Advanced/Experimental Features

  • Composite model - iPOJO supports a flexible architectural-like model for composing services.
    • Flexible composites - A composite is an abstract component implementation.
      • Sub-services and sub-components - Unlike traditional component composition, an iPOJO composite can be described in terms of services in addition to sub-components; thus sub-service implementation selection is deferred until run time.
      • Optional/mandatory sub-services and/or sub-components.
      • Singular/aggregate sub-services and/or sub-components.
    • Hierarchical - A composite component may contain other composite components.
      • Composite scoping - A composite acts as a scoping mechanism where sub-services/sub-components are not visible externally and external services are not visible internally.
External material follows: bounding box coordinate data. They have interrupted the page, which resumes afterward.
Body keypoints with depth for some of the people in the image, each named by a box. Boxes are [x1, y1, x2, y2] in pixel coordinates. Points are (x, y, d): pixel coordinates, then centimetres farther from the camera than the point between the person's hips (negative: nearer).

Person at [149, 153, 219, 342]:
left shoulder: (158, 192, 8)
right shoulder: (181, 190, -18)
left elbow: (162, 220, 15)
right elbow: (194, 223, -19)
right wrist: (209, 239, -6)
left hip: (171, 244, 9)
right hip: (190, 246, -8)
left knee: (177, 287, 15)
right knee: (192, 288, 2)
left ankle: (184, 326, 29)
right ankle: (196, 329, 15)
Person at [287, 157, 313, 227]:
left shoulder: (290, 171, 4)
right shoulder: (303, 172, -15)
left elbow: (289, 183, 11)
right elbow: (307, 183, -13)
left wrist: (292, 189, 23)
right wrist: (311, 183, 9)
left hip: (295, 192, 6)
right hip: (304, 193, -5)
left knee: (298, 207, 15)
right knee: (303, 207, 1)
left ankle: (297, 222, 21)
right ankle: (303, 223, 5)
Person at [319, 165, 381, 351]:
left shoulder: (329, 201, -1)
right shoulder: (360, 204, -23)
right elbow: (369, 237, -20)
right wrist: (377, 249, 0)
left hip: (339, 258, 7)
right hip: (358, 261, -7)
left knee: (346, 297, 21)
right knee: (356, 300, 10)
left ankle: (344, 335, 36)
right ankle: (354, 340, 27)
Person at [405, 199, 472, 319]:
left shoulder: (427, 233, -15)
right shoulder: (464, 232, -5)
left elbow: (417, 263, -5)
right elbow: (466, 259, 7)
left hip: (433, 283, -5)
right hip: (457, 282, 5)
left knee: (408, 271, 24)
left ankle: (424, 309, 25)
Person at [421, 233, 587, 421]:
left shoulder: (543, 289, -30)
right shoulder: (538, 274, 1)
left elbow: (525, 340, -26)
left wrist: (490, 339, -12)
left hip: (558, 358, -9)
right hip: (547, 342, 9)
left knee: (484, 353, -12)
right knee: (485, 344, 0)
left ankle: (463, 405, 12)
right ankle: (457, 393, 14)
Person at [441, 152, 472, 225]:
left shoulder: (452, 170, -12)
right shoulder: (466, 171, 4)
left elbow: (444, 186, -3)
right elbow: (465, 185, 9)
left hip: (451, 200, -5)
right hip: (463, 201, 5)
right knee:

    • Service dependencies - A composite has the full expressive capabilities of primitive components when it comes to service dependencies (see above description of service dependencies in core features).
      • For a composite, a service dependency effectively imports an external service into the composite scope from its parent composite (which may be the OSGi service registry in the root case).
    • Composite is just a component - Composites can be instantiated and automatically managed just like a primitive component.